Now, let’s plot the above plot in the form of a heat map using the seaborn library.

import seaborn as sns
import matplotlib.pyplot as plt

# Create a pivot table for heatmap
heatmap_data = max_sales.pivot(index='YEAR_ID', columns='COUNTRY', values='SALES')

# Plot the heatmap with improvements
plt.figure(figsize=(12,6))  # Increase figure size
sns.heatmap(heatmap_data, 
            annot=True, 
            fmt=".0f",  # Round values to whole numbers
            cmap="YlGnBu",  # Use a better colormap
            annot_kws={"size": 10},  # Reduce annotation text size
            linewidths=0.5, 
            linecolor="gray",  # Add subtle gridlines
            cbar=False)  # Remove color bar for clarity

# Adjust labels
plt.xticks(rotation=45)  # Rotate country labels
plt.yticks(rotation=0)   # Keep year labels horizontal

plt.xlabel('Country')
plt.ylabel('Year')
plt.title('Max Sales Heatmap by Country and Year')

plt.show()

Maximum Sales Heatmap by Country and Year

As seen in the dataset, each country sells various products identified by the Product Code. Let’s see the maximum sales for each unique Product Code in the country UK.

import pandas as pd
import matplotlib.pyplot as plt

# Filter data for UK
uk_data = mydata[mydata['COUNTRY'] == 'UK']

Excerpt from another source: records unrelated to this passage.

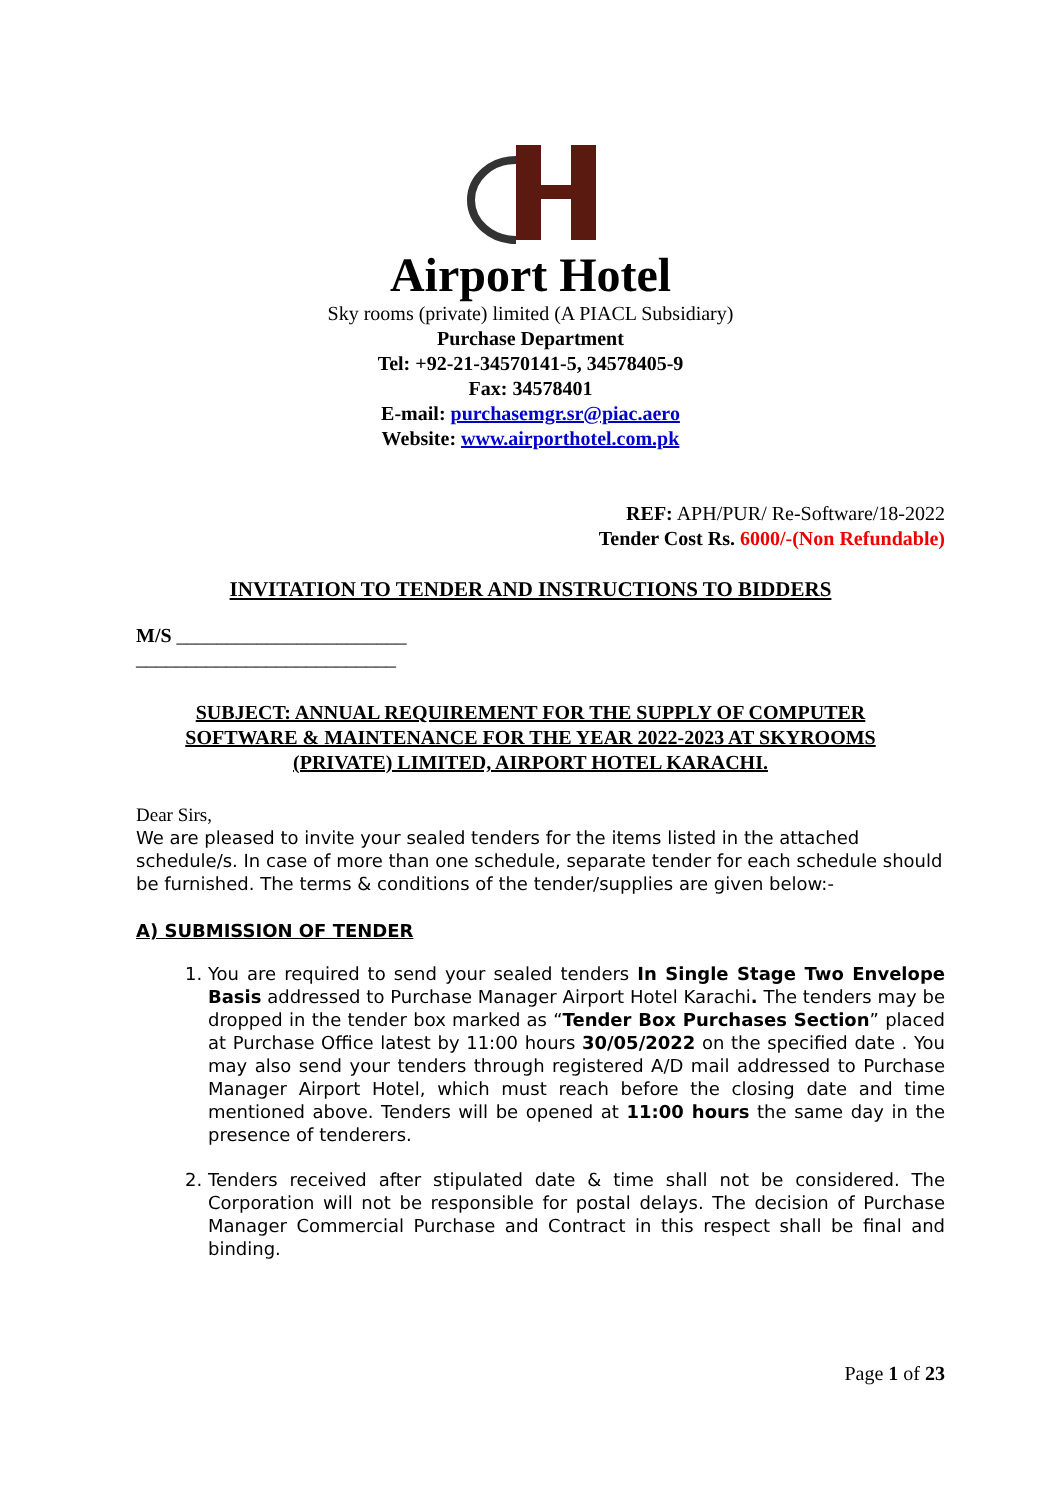Airport Hotel
Sky rooms (private) limited (A PIACL Subsidiary)
Purchase Department
Tel: +92-21-34570141-5, 34578405-9
Fax: 34578401
E-mail: purchasemgr.sr@piac.aero
Website: www.airporthotel.com.pk
REF: APH/PUR/ Re-Software/18-2022
Tender Cost Rs. 6000/-(Non Refundable)
INVITATION TO TENDER AND INSTRUCTIONS TO BIDDERS
M/S _______________________
__________________________
SUBJECT: ANNUAL REQUIREMENT FOR THE SUPPLY OF COMPUTER SOFTWARE & MAINTENANCE FOR THE YEAR 2022-2023 AT SKYROOMS (PRIVATE) LIMITED, AIRPORT HOTEL KARACHI.
Dear Sirs,
We are pleased to invite your sealed tenders for the items listed in the attached schedule/s. In case of more than one schedule, separate tender for each schedule should be furnished. The terms & conditions of the tender/supplies are given below:-
A) SUBMISSION OF TENDER
1. You are required to send your sealed tenders In Single Stage Two Envelope Basis addressed to Purchase Manager Airport Hotel Karachi. The tenders may be dropped in the tender box marked as “Tender Box Purchases Section” placed at Purchase Office latest by 11:00 hours 30/05/2022 on the specified date . You may also send your tenders through registered A/D mail addressed to Purchase Manager Airport Hotel, which must reach before the closing date and time mentioned above. Tenders will be opened at 11:00 hours the same day in the presence of tenderers.
2. Tenders received after stipulated date & time shall not be considered. The Corporation will not be responsible for postal delays. The decision of Purchase Manager Commercial Purchase and Contract in this respect shall be final and binding.
Page 1 of 23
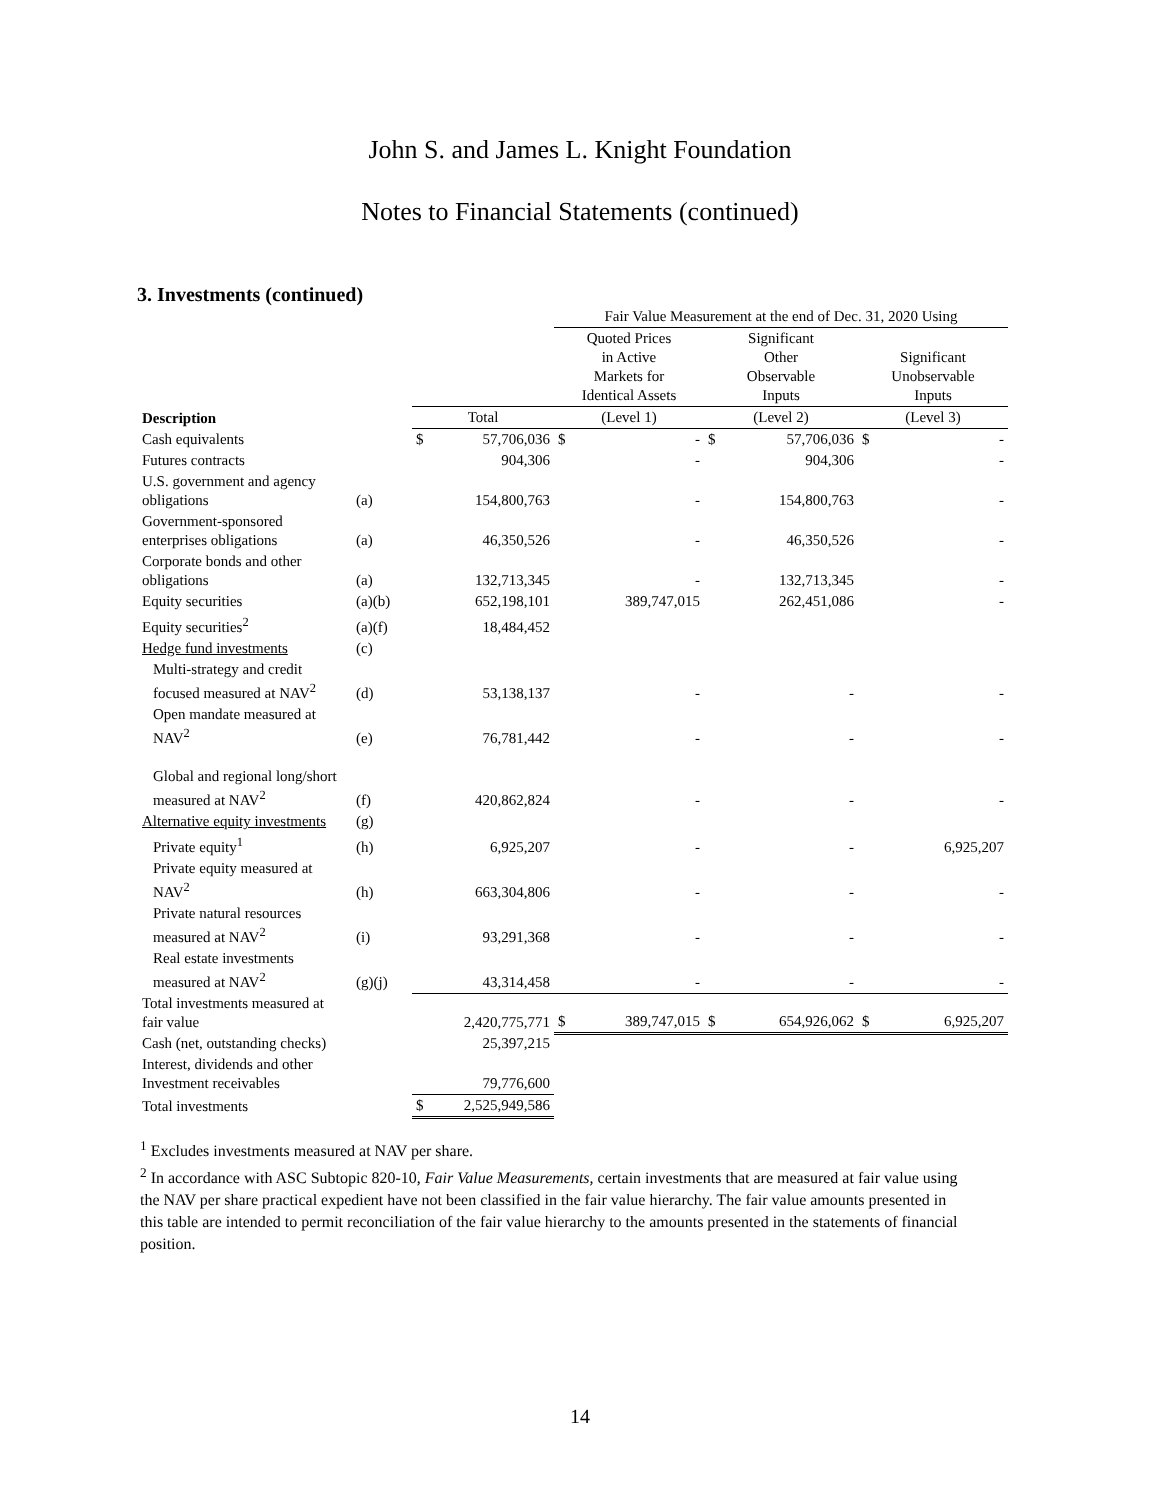John S. and James L. Knight Foundation
Notes to Financial Statements (continued)
3. Investments (continued)
| | | | | Fair Value Measurement at the end of Dec. 31, 2020 Using | | | | | |
| --- | --- | --- | --- | --- | --- | --- | --- | --- | --- |
| | | | | Quoted Prices in Active Markets for Identical Assets | | Significant Other Observable Inputs | | Significant Unobservable Inputs | |
| Description | | Total | | (Level 1) | | (Level 2) | | (Level 3) | |
| Cash equivalents | | $ | 57,706,036 | $ | - | $ | 57,706,036 | $ | - |
| Futures contracts | | | 904,306 | | - | | 904,306 | | - |
| U.S. government and agency obligations | (a) | | 154,800,763 | | - | | 154,800,763 | | - |
| Government-sponsored enterprises obligations | (a) | | 46,350,526 | | - | | 46,350,526 | | - |
| Corporate bonds and other obligations | (a) | | 132,713,345 | | - | | 132,713,345 | | - |
| Equity securities | (a)(b) | | 652,198,101 | | 389,747,015 | | 262,451,086 | | - |
| Equity securities<sup>2</sup> | (a)(f) | | 18,484,452 | | | | | | |
| Hedge fund investments | (c) | | | | | | | | |
| Multi-strategy and credit focused measured at NAV<sup>2</sup> | (d) | | 53,138,137 | | - | | - | | - |
| Open mandate measured at NAV<sup>2</sup> | (e) | | 76,781,442 | | - | | - | | - |
| Global and regional long/short measured at NAV<sup>2</sup> | (f) | | 420,862,824 | | - | | - | | - |
| Alternative equity investments | (g) | | | | | | | | |
| Private equity<sup>1</sup> | (h) | | 6,925,207 | | - | | - | | 6,925,207 |
| Private equity measured at NAV<sup>2</sup> | (h) | | 663,304,806 | | - | | - | | - |
| Private natural resources measured at NAV<sup>2</sup> | (i) | | 93,291,368 | | - | | - | | - |
| Real estate investments measured at NAV<sup>2</sup> | (g)(j) | | 43,314,458 | | - | | - | | - |
| Total investments measured at fair value | | | 2,420,775,771 | $ | 389,747,015 | $ | 654,926,062 | $ | 6,925,207 |
| Cash (net, outstanding checks) | | | 25,397,215 | | | | | | |
| Interest, dividends and other Investment receivables | | | 79,776,600 | | | | | | |
| Total investments | | $ | 2,525,949,586 | | | | | | |
<sup>1</sup> Excludes investments measured at NAV per share.
<sup>2</sup> In accordance with ASC Subtopic 820-10, Fair Value Measurements, certain investments that are measured at fair value using the NAV per share practical expedient have not been classified in the fair value hierarchy. The fair value amounts presented in this table are intended to permit reconciliation of the fair value hierarchy to the amounts presented in the statements of financial position.
14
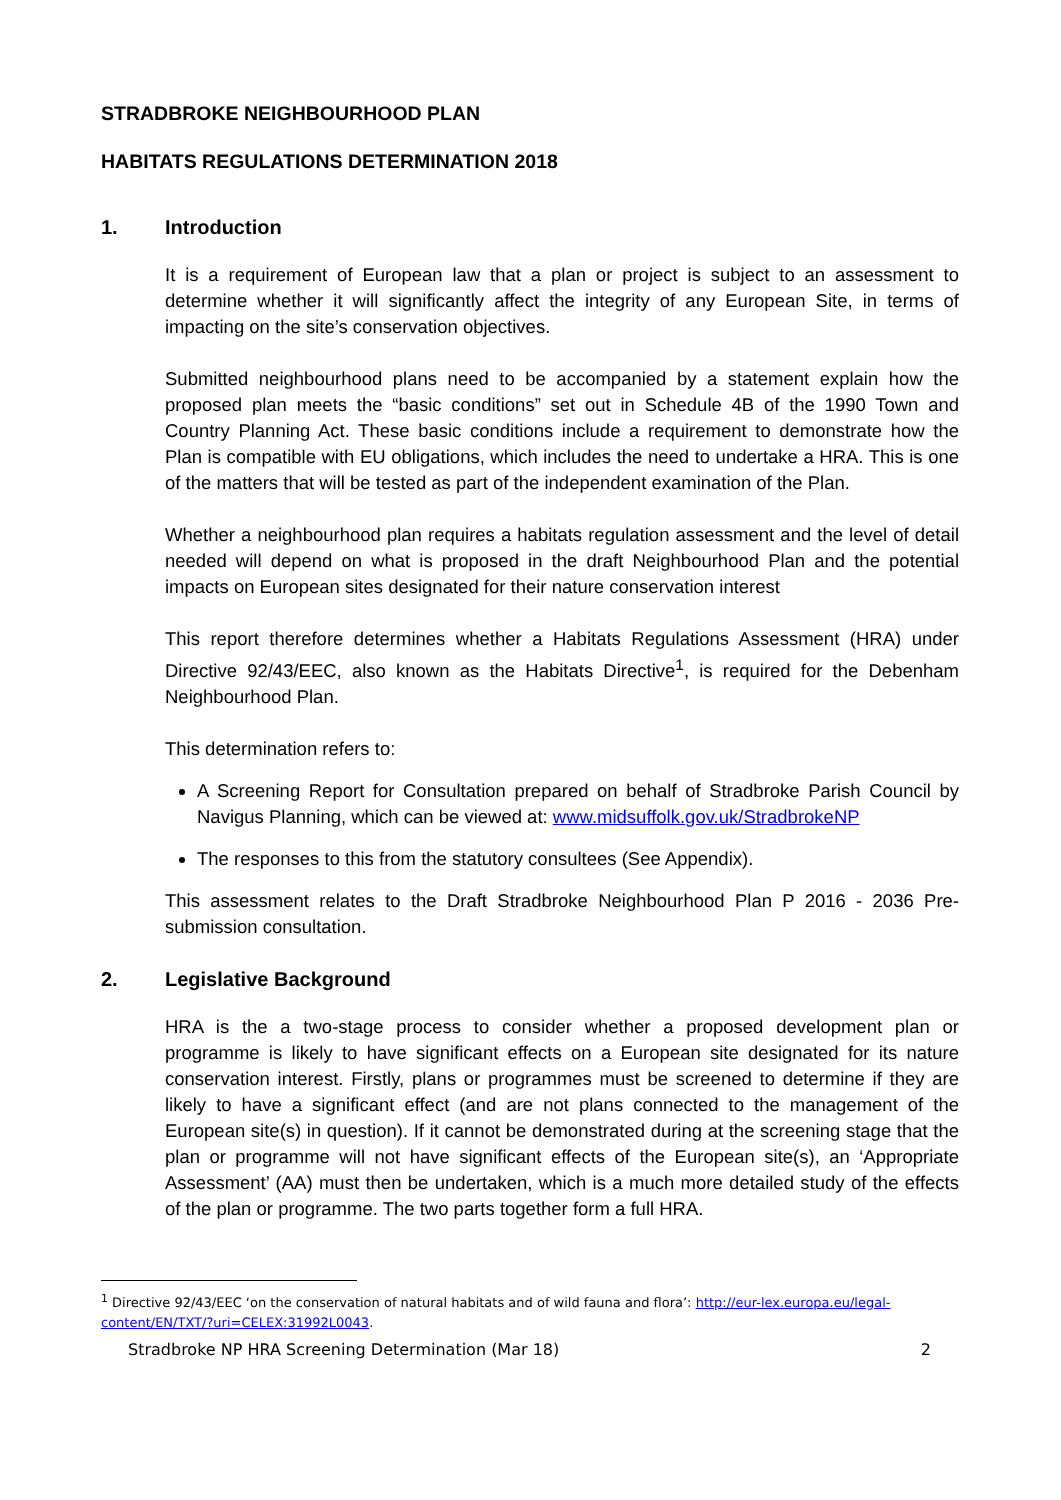STRADBROKE NEIGHBOURHOOD PLAN
HABITATS REGULATIONS DETERMINATION 2018
1. Introduction
It is a requirement of European law that a plan or project is subject to an assessment to determine whether it will significantly affect the integrity of any European Site, in terms of impacting on the site’s conservation objectives.
Submitted neighbourhood plans need to be accompanied by a statement explain how the proposed plan meets the “basic conditions” set out in Schedule 4B of the 1990 Town and Country Planning Act. These basic conditions include a requirement to demonstrate how the Plan is compatible with EU obligations, which includes the need to undertake a HRA. This is one of the matters that will be tested as part of the independent examination of the Plan.
Whether a neighbourhood plan requires a habitats regulation assessment and the level of detail needed will depend on what is proposed in the draft Neighbourhood Plan and the potential impacts on European sites designated for their nature conservation interest
This report therefore determines whether a Habitats Regulations Assessment (HRA) under Directive 92/43/EEC, also known as the Habitats Directive<sup>1</sup>, is required for the Debenham Neighbourhood Plan.
This determination refers to:
A Screening Report for Consultation prepared on behalf of Stradbroke Parish Council by Navigus Planning, which can be viewed at: www.midsuffolk.gov.uk/StradbrokeNP
The responses to this from the statutory consultees (See Appendix).
This assessment relates to the Draft Stradbroke Neighbourhood Plan P 2016 - 2036 Pre-submission consultation.
2. Legislative Background
HRA is the a two-stage process to consider whether a proposed development plan or programme is likely to have significant effects on a European site designated for its nature conservation interest. Firstly, plans or programmes must be screened to determine if they are likely to have a significant effect (and are not plans connected to the management of the European site(s) in question). If it cannot be demonstrated during at the screening stage that the plan or programme will not have significant effects of the European site(s), an ‘Appropriate Assessment’ (AA) must then be undertaken, which is a much more detailed study of the effects of the plan or programme. The two parts together form a full HRA.
<sup>1</sup> Directive 92/43/EEC ‘on the conservation of natural habitats and of wild fauna and flora’: http://eur-lex.europa.eu/legal-content/EN/TXT/?uri=CELEX:31992L0043.
Stradbroke NP HRA Screening Determination (Mar 18) 2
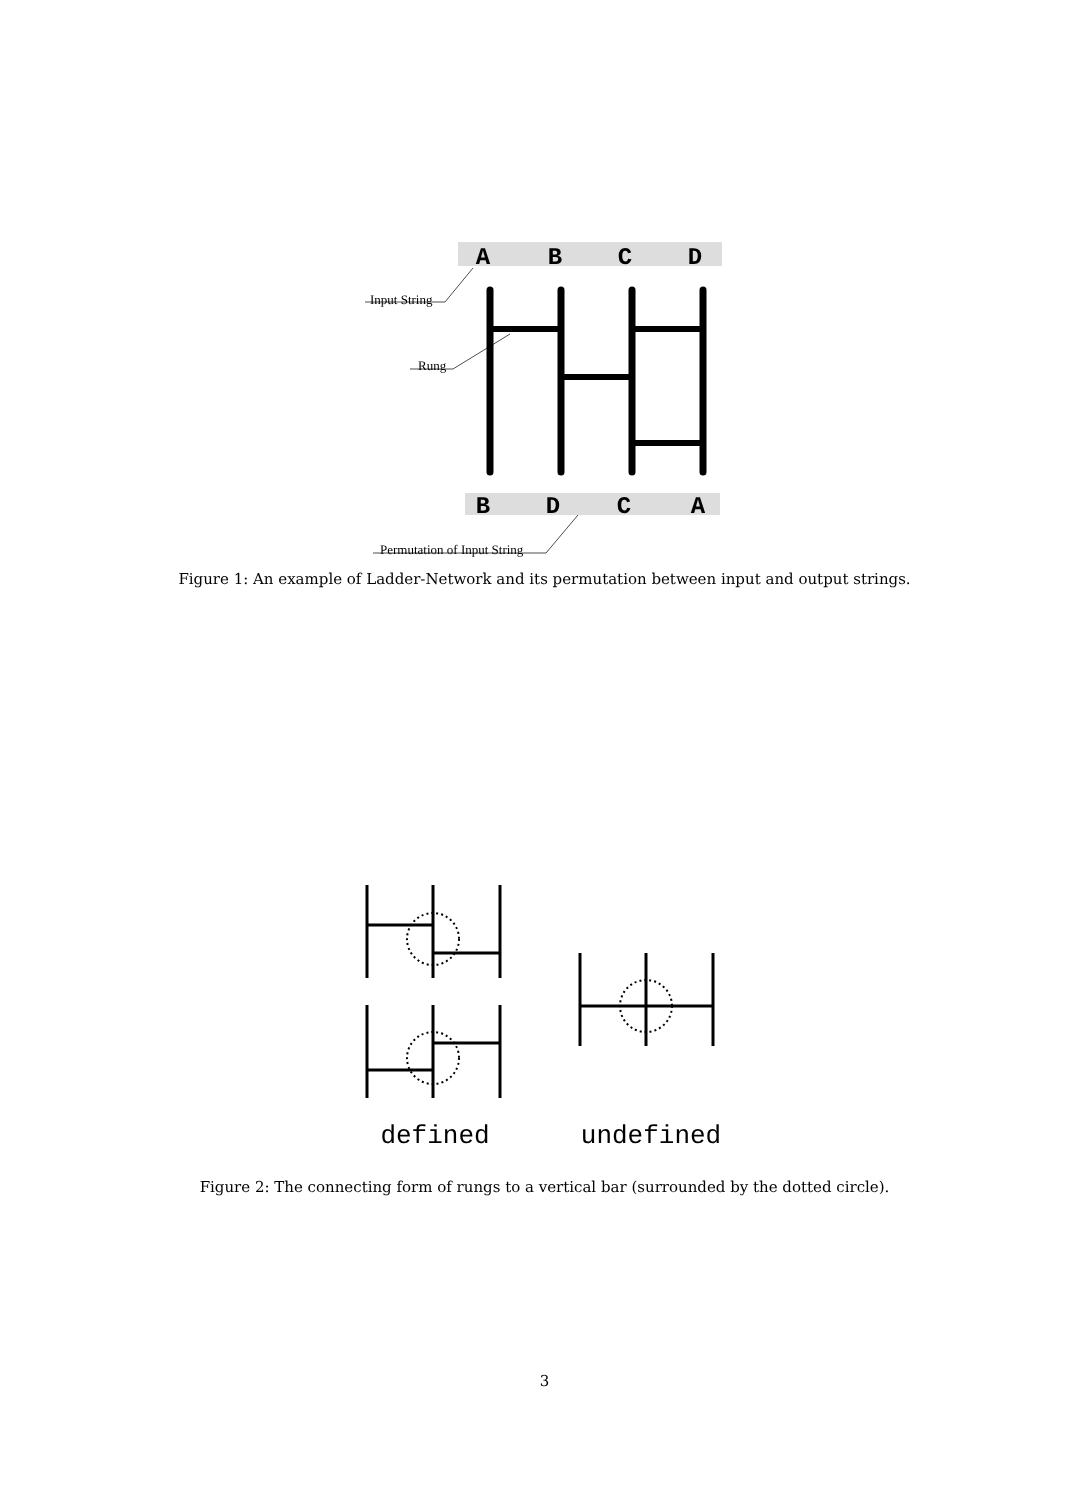A
B
C
D
Input String
Rung
Permutation of Input String
B
D
C
A
Figure 1: An example of Ladder-Network and its permutation between input and output strings.
defined
undefined
Figure 2: The connecting form of rungs to a vertical bar (surrounded by the dotted circle).
3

# Find maximum sales for each unique PRODUCTCODE in UK
max_sales_uk = uk_data.groupby('PRODUCTCODE')['SALES'].max().reset_index()

# Plot the bar chart
plt.figure(figsize=(20,8))
plt.bar(max_sales_uk['PRODUCTCODE'], max_sales_uk['SALES'], color='skyblue')

plt.xlabel('Product Code')
plt.ylabel('Max Sales')
plt.title('Maximum Sales for Each Unique ProductCode in UK')
plt.xticks(rotation=90)
plt.grid(axis='y')

plt.show()

Maximum Sales for Each Unique Product Code in UK

Also, let’s see the total sales of a specific product with Product Code, say S18_3232, compared across different countries in a particular year, say 2004.

import pandas as pd
import matplotlib.pyplot as plt

# Filter data for product "S18_3232" and year 2004
product_data = mydata[(mydata['PRODUCTCODE'] == 'S18_3232') & (mydata['YEAR_ID'] == 2004)]

# Aggregate total sales for each country
sales_by_country = product_data.groupby('COUNTRY')['SALES'].sum().reset_index()

# Sort by country for better visualization
sales_by_country = sales_by_country.sort_values(by='SALES', ascending=False)

# Plot line chart
plt.figure(figsize=(12,6))
plt.plot(sales_by_country['COUNTRY'], sales_by_country['SALES'], marker='o', linestyle='-', color='blue')

plt.xlabel('Country')
plt.ylabel('Total Sales')
plt.title('Total Sales of Product S18_3232 Across Countries (Year 2004)')
plt.xticks(rotation=45)
plt.grid()

plt.show()

Total Sales for a Specific Product Code by Different Countries in a Year

That’s all in this blog. These are just a few examples of various possibilities using Python. You may try similar analysis with other datasets.

Conclusion

With Python and Jupyter Notebook, Business Analysts can efficiently handle, analyse, and visualise data without requiring deep programming knowledge. This guide provided a strong starting point, covering installation, basic operations, and essential commands for business data analysis that are essential and mostly used. As you become more familiar with Python, you can explore more advanced coding techniques to optimise your workflow and make data-driven decisions with confidence.